Tugboat fenders are made of high-abrasion-resistance rubber with good resilience properties. They are very popular with small port craft owners and tug owners. These fenders are compression molded in high-pressure thermic-fluid-heated molds and have excellent seawater resistance. Tugboat fenders are also called beards or bow pudding. In the past, they were made of rope for padding to protect the bow.

=== Solid rubber fender ===
Solid rubber fenders have a long history and come in a wide range of anti-collision equipment. They operate by managing shear, rotation, and compression forces depending on the fender structure. Designs include D type, cone type, drum type, fan-shaped, rectangular, and cylindrical. Solid rubber fenders have high energy absorption and reaction force, are low cost, have a long service life, and are easy to install and maintain. In addition to their use on vessels, they are often found protecting docks as well.

=== Floating rubber fender ===
Floating rubber fenders made of solid rubber are newer protective shipboard equipment.

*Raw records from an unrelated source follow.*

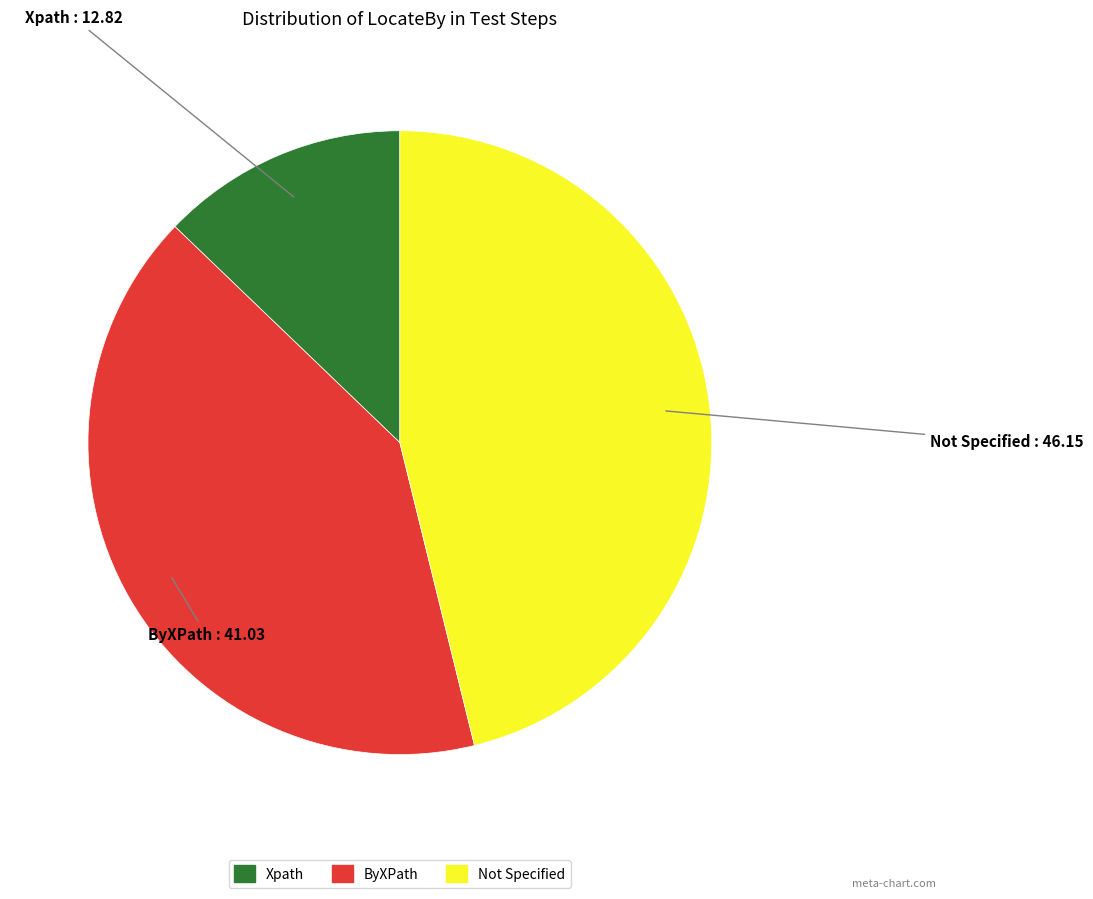

Is there a majority slice in this chart?

No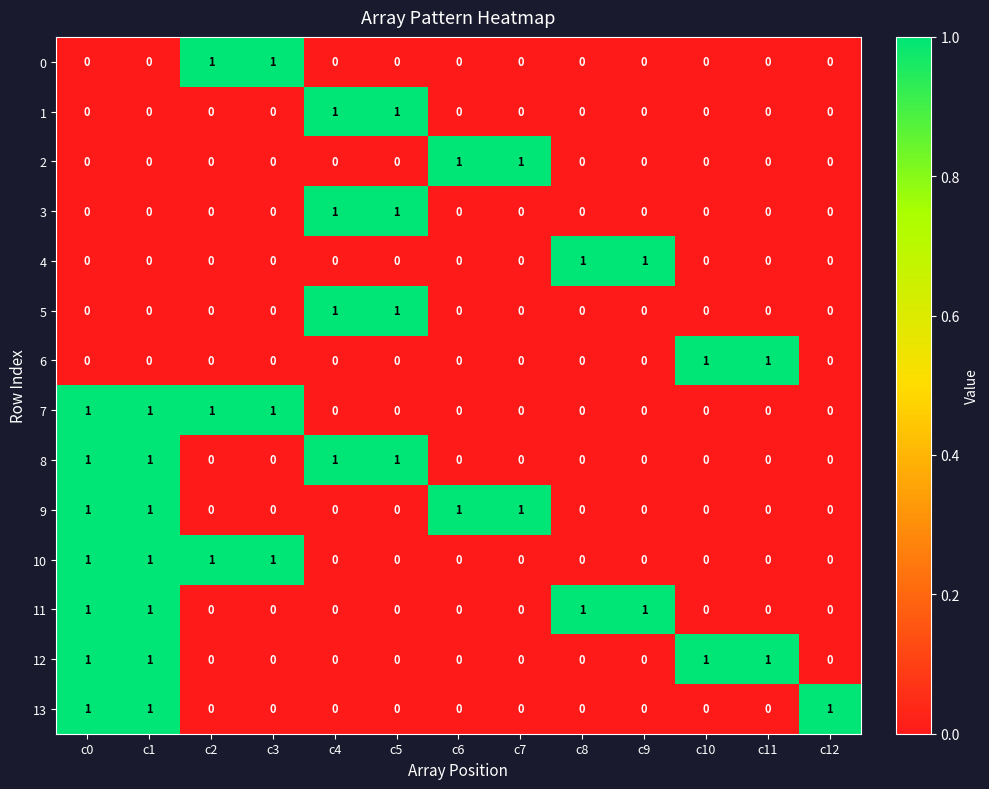

Is it true that 0 equals -1 at c11?

False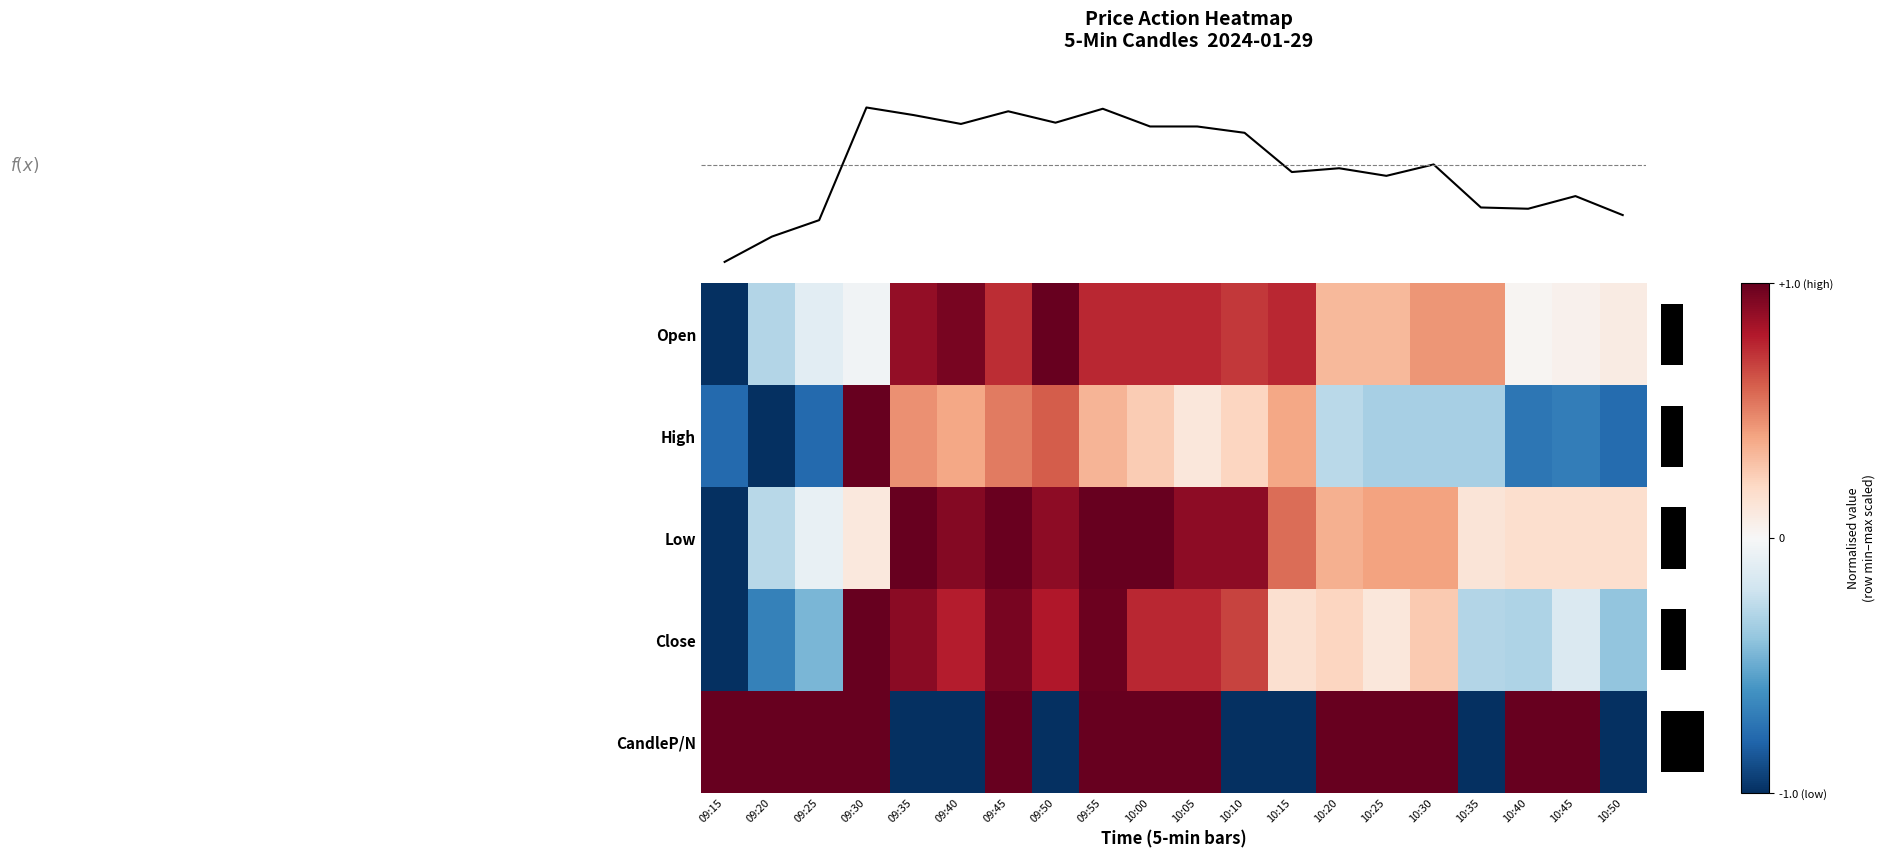

Where is row_0 nearest to the value 0?

10:40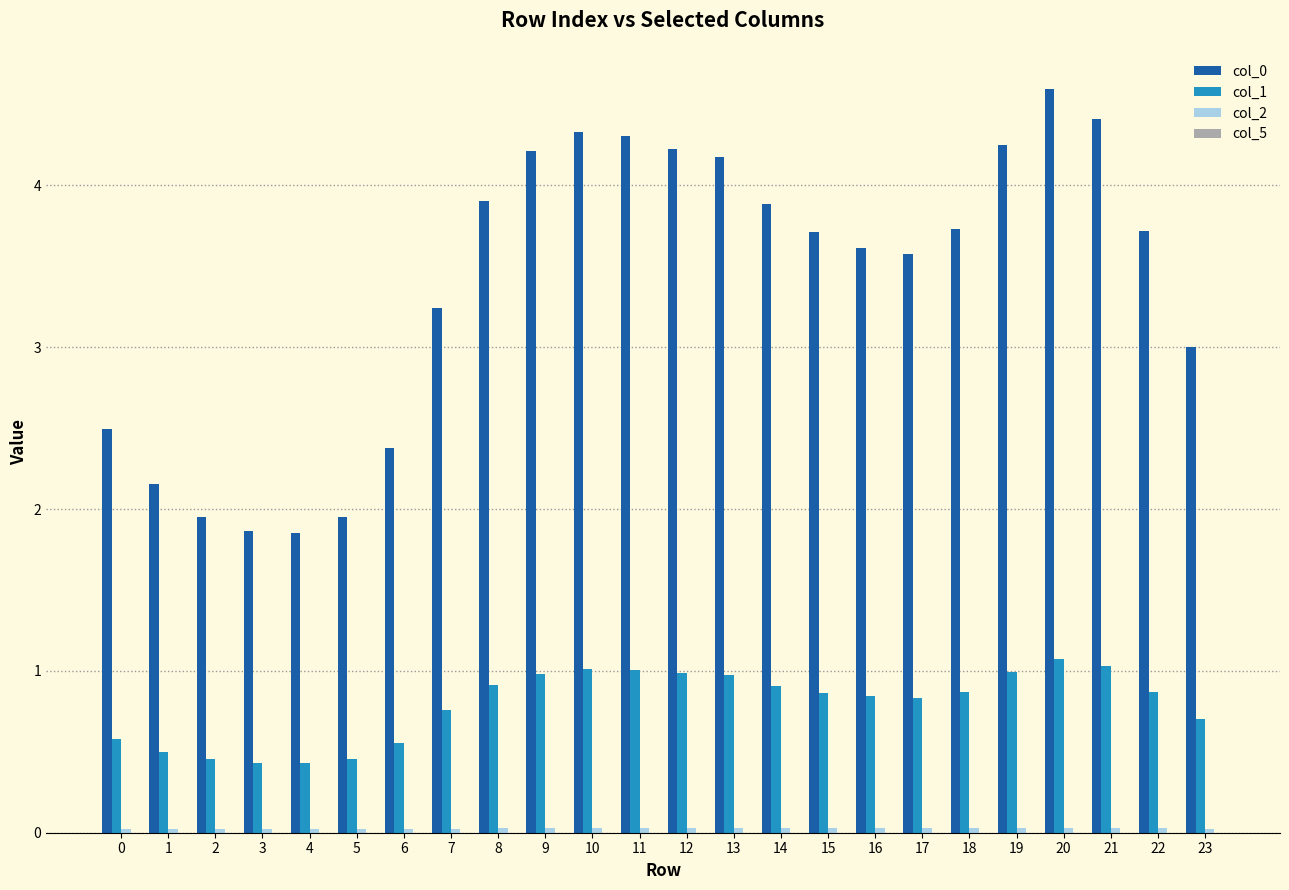

Which label corresponds to the largest value in the chart?

20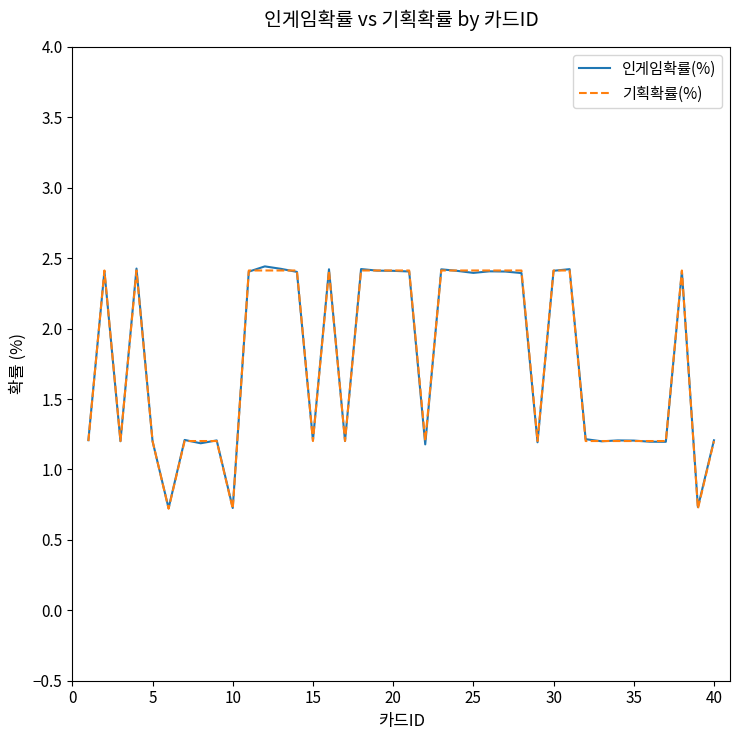

In 인게임확률(%), how many points are lower than both neighbors (excluding endpoints)?

12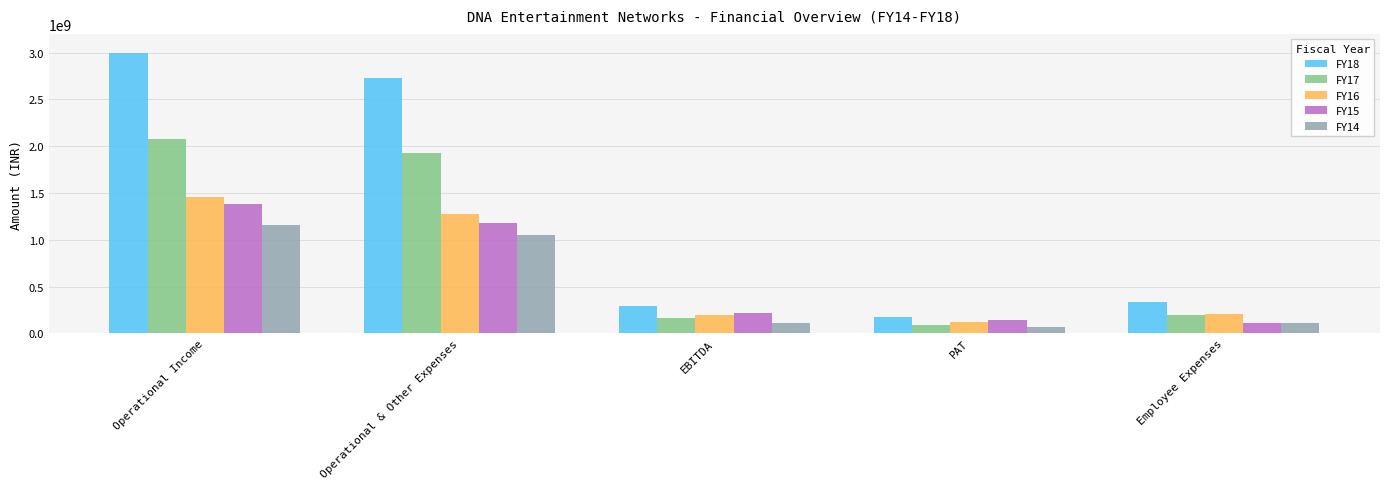

How many categories are shown in the chart?

5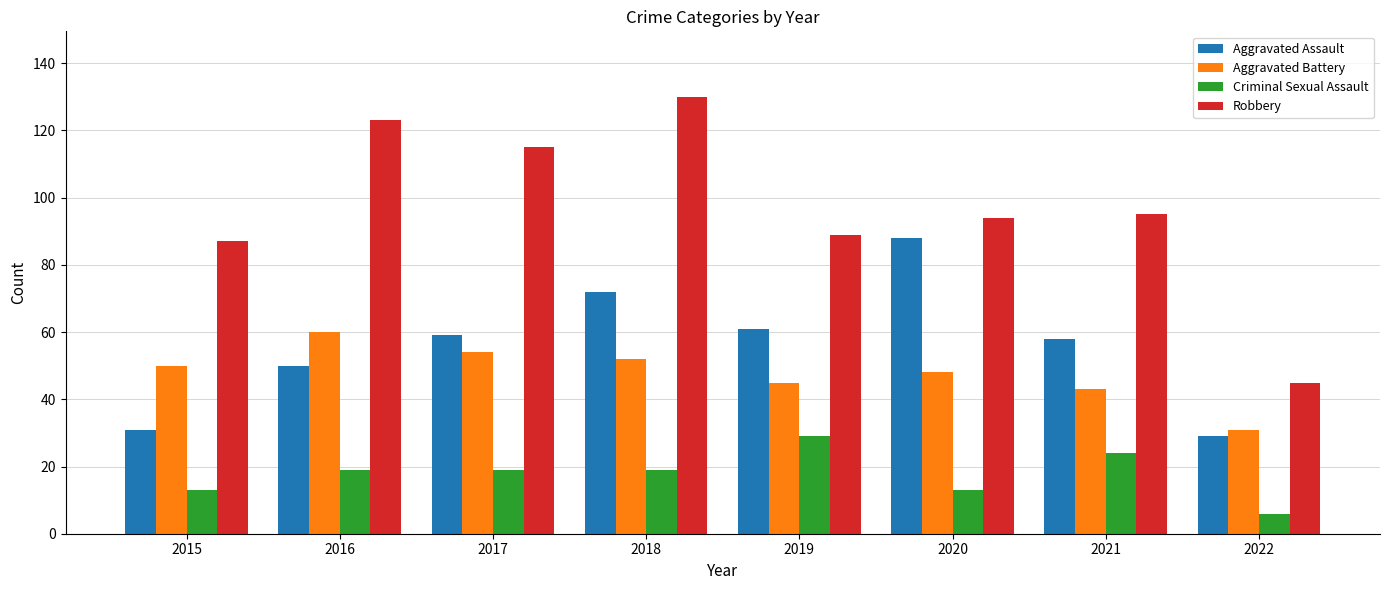

The Aggravated Assault series shows 95 at 2019. True or false?

False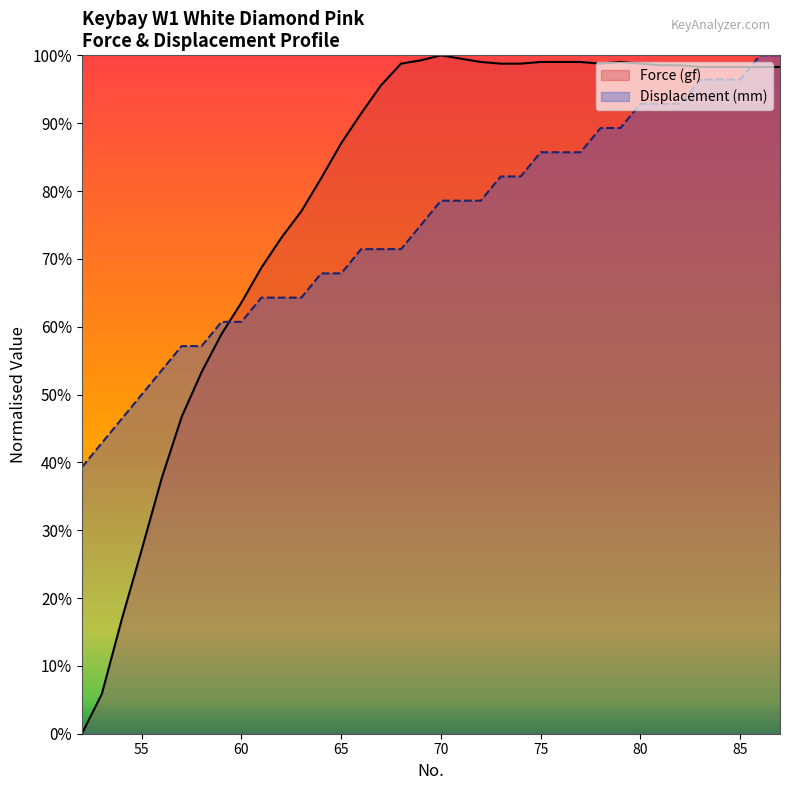

List the series in order of their peak value, highest first.

Force (gf), Displacement (mm)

They feature sizeable compressive deformation energy absorption, low reaction force, ability to sail, and easy installation. They can adapt to changes in the tide for dockside installations. Types of floating rubber fender include pneumatic fender and foam filled fender. There is a slight difference between the two types in structures, materials, price, and applications.

== Fender design ==
There are a number of different standards used worldwide to design fender systems. The most commonly used one, is the PIANC "Guidelines for the design of fender systems, 2002", which is the update of its predecessor from 1984. In Japan the Japanese Industrial Standards (JIS) are commonly used, whereas in the United Kingdom and the United States of America, the British Standard BS 6349:part 4 still used quite regularly.

Designing a fender system basically is determining what the berthing energy of a vessel or range of vessels will be, then determine what capacity the fender needs to have to absorb that kinetic energy and finally how to find a way to avoid the reaction force creating too much hull pressure. In principle, a berthing energy calculation is a simple kinetic energy calculation, adjusted for specific behaviour of a berthing vessel or the specific characteristics of the berthing location or structure.